> **DOCUMENT TEXT**
________________

Made fs.watch mainly because we need a wrapper for @parcel/watcher to work, and that wrapper can be easily applied to fs.watch too. Both branches are not optimized and failing in tests now though (pnpm test-serve).

For @parcel/watcher, I'm getting FATAL ERROR: HandleScope::HandleScope Entering the V8 API without proper locking in place. For fs.watch, the tests are hanging somewhere. Both are likely because they are creating many watcher instances to fit Vite needs, where we need an API to watch out-of-project-root paths.

devongovett commented 1 year ago

The Entering the V8 API without proper locking in place error appears to be due to the tests running inside worker threads. If you set the vitest threads configuration to false it does not occur. This hasn't been something we've needed yet, but I can look into it. Sorry about that!

devongovett commented 1 year ago

I did some work to support multiple threads over in https://github.com/parcel-bundler/watcher/pull/146. There is an alpha version published if you want to try it out: v2.2.1-alpha.0. I ran the vite tests from your branch with this version and it seemed to work better. The remaining failures seem related an API change for the on method in your Watcher class that aren't accounted for in @vitejs/plugin-vue for example (causing "eventHandler is not a function" errors later). Let me know if this works better for you. I'll be doing a bit more testing on my side as well to ensure this is stable before releasing.

bluwy commented 1 year ago

Thanks! I forgot to give an update that the threads: false tip helped. I've fixed the plugin-vue issue and pushed it to the branch. I'm not getting the V8 errors now, but there are existing HMR test fails which I haven't figure out yet.

I'm also curious on your thoughts if the Watcher class and how it calls subscribe is performant. I do wish @parcel/watcher could provide that Watcher interface directly instead (similar to chokidar), but maybe that's out of scope of the project.

devongovett commented 1 year ago

Yeah it's probably not the most performant. On macOS it's probably fine, but on Linux there is a pretty low inotify watcher limit and watchers are not recursive by default so we have to traverse the directory hierarchy and watch each sub-directory manually. I noticed that you're calling subscribe on a lot of overlapping directories inside the project, rather than watching once from the root of the project. This will currently result in common directories being traversed and watched more than once.

________________

> **EXCERPTED DATA**
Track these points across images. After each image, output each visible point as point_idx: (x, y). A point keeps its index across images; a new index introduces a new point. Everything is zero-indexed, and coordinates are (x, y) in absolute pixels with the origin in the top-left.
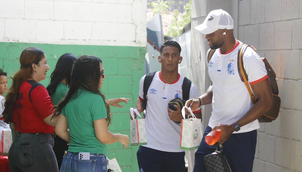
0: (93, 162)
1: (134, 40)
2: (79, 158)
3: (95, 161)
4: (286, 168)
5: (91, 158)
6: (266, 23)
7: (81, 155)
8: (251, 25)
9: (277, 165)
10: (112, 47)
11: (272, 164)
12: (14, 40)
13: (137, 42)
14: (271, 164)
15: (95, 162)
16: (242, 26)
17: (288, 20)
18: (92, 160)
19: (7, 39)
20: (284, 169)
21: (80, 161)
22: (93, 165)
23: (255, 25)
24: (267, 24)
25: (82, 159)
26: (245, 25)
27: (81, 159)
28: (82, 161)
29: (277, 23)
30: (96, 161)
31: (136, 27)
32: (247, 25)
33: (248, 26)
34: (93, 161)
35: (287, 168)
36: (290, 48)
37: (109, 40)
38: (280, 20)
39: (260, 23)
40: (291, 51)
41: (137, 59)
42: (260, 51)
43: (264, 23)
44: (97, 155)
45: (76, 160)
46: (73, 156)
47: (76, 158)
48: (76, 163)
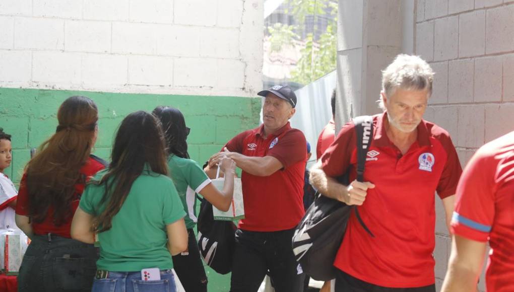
0: (165, 284)
1: (242, 87)
2: (143, 278)
3: (167, 281)
7: (145, 273)
8: (436, 62)
10: (206, 97)
12: (46, 86)
13: (247, 89)
15: (167, 283)
17: (498, 54)
18: (163, 280)
19: (35, 84)
21: (146, 282)
22: (165, 288)
23: (442, 63)
24: (462, 60)
27: (146, 279)
28: (149, 282)
29: (479, 58)
30: (169, 281)
31: (246, 65)
34: (165, 281)
36: (499, 100)
37: (201, 87)
38: (483, 54)
39: (450, 59)
40: (500, 104)
41: (246, 118)
42: (450, 104)
43: (456, 59)
44: (167, 272)
45: (138, 283)
46: (126, 276)
47: (137, 278)
48: (137, 287)
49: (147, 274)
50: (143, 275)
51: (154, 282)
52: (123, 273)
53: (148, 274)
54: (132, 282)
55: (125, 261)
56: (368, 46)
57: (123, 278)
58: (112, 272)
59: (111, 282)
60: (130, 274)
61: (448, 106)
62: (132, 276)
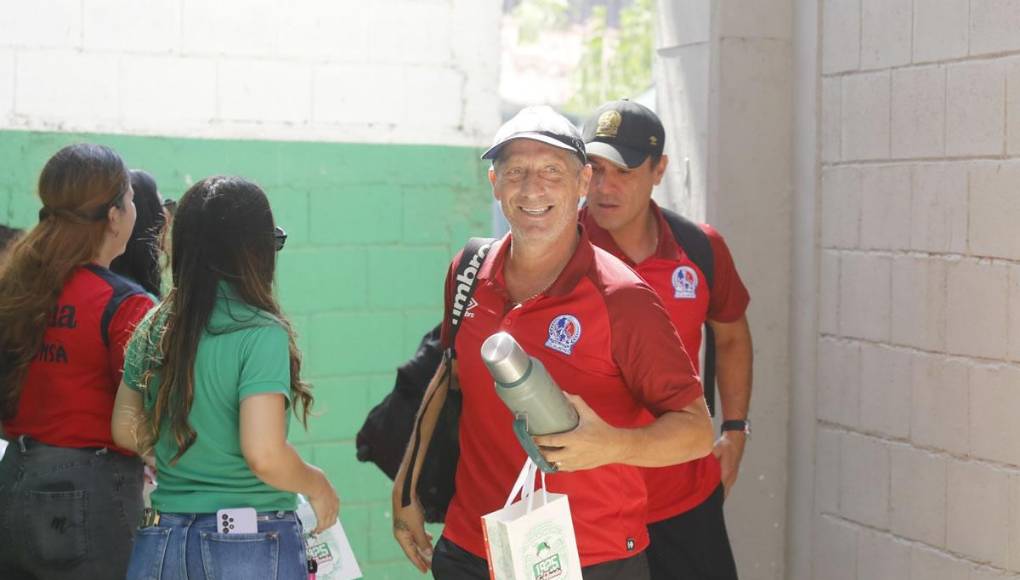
0: (270, 541)
1: (456, 123)
2: (221, 528)
3: (275, 536)
4: (983, 564)
5: (262, 526)
6: (917, 65)
7: (225, 517)
8: (865, 72)
9: (953, 553)
10: (380, 147)
11: (937, 551)
12: (45, 124)
13: (467, 128)
14: (932, 550)
15: (274, 540)
16: (832, 76)
17: (994, 56)
18: (265, 534)
19: (21, 121)
20: (976, 568)
21: (225, 538)
22: (269, 551)
23: (878, 74)
24: (919, 68)
25: (231, 531)
26: (843, 74)
27: (226, 530)
28: (231, 537)
29: (956, 64)
30: (279, 536)
31: (466, 79)
32: (849, 73)
33: (852, 77)
34: (268, 536)
35: (989, 563)
36: (998, 152)
37: (371, 125)
38: (964, 54)
39: (894, 65)
40: (1001, 162)
41: (467, 190)
42: (894, 161)
43: (907, 66)
44: (278, 515)
45: (209, 538)
46: (190, 523)
47: (209, 529)
48: (207, 546)
49: (228, 520)
50: (220, 521)
51: (242, 537)
52: (187, 516)
53: (231, 520)
54: (199, 537)
55: (193, 491)
56: (722, 39)
57: (184, 526)
58: (167, 513)
59: (161, 535)
60: (201, 517)
61: (891, 164)
62: (201, 524)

________________

> **TASK ITEM A**
In the file-watcher thread, which vitest setting stops the V8 locking error?
> **TASK ITEM B**
Do these statements agree with the file-watcher thread? Answer yes or no for each, quoting the words that decide it. (i) The alpha version with multi-thread support is v2.2.1-alpha.0. (ii) On Linux, watchers are recursive by default. (iii) The fs.watch tests fail with the V8 locking error.
> **TASK ITEM C**
Can you pick up the file-watcher thread after its last sentence and continue it?

> **RESPONSE AREA A**
Setting the vitest threads configuration to false.

> **RESPONSE AREA B**
(i) Yes: "There is an alpha version published if you want to try it out: v2.2.1-alpha.0."
(ii) No: "watchers are not recursive by default"
(iii) No: "For fs.watch, the tests are hanging somewhere."

> **RESPONSE AREA C**
If possible I'd recommend watching from the root of the project instead of watching each directory. You could also potentially use a similar interface to what you have but keep track of all the directories that were watched and find the minimal set of common root(s) between them to actually watch. We could potentially do something like that in @parcel/watcher itself eventually, but I might even implement that as a JS wrapper anyway - not sure if there is much benefit to doing it in C++.

bluwy commented 1 year ago

It currently also adds the project root here

https://github.com/vitejs/vite/blob/f385f2025c63f8804795ee359e53e4e76fcc27d1/packages/vite/src/node/server/index.ts#L356

So the subscribe shouldn't be called too much as there's an overlap guard, unless it's out of root. In Rollup/Vite, we have a this.addWatchFile API for plugins to watch and depend on certain files, so we need a Watcher.add function to dynamically handle those. A potentially not-so performant part with this is that we can only watch directories, so addWatchFile can only watch the file's directory and indirectly watch more than it's needed.

@ArnaudBarre also had an idea that we only watch what's needed. For example, at the start we don't watch anything, but as we start to serve the app and crawl the transformed files, we add each of them to be watched. With the current Watcher class, this might not be great for perf.

devongovett commented 10 months ago

Apologies for the delay! I have now released @parcel/watcher v2.3.0, which includes support for worker threads, a new kqueue backend to support freebsd, and a wasm backend to support stackblitz. https://github.com/parcel-bundler/watcher/releases/tag/v2.3.0

bluwy commented 8 months ago

I've took another stab to use @parcel/watcher (https://github.com/vitejs/vite/pull/14731). We need to keep compatibility with chokidar's API for now to not break the ecosystem, which I implemented in the PR, but it's becoming a larger undertaking than expected.

The wrapper to use @parcel/watcher is fairly big that it might be worth creating a separate library too, so for now we'll be moving this out of the Vite 5 milestone. We can definitely experiment this more in future minors (e.g. optional peer deps to enable it) and then create a migration path for the ecosystem to move to this new watcher API.

gajus commented 8 months ago

@bluwy If compatibility with chokidar is desirable, what was the reason for not considering Turbowatch?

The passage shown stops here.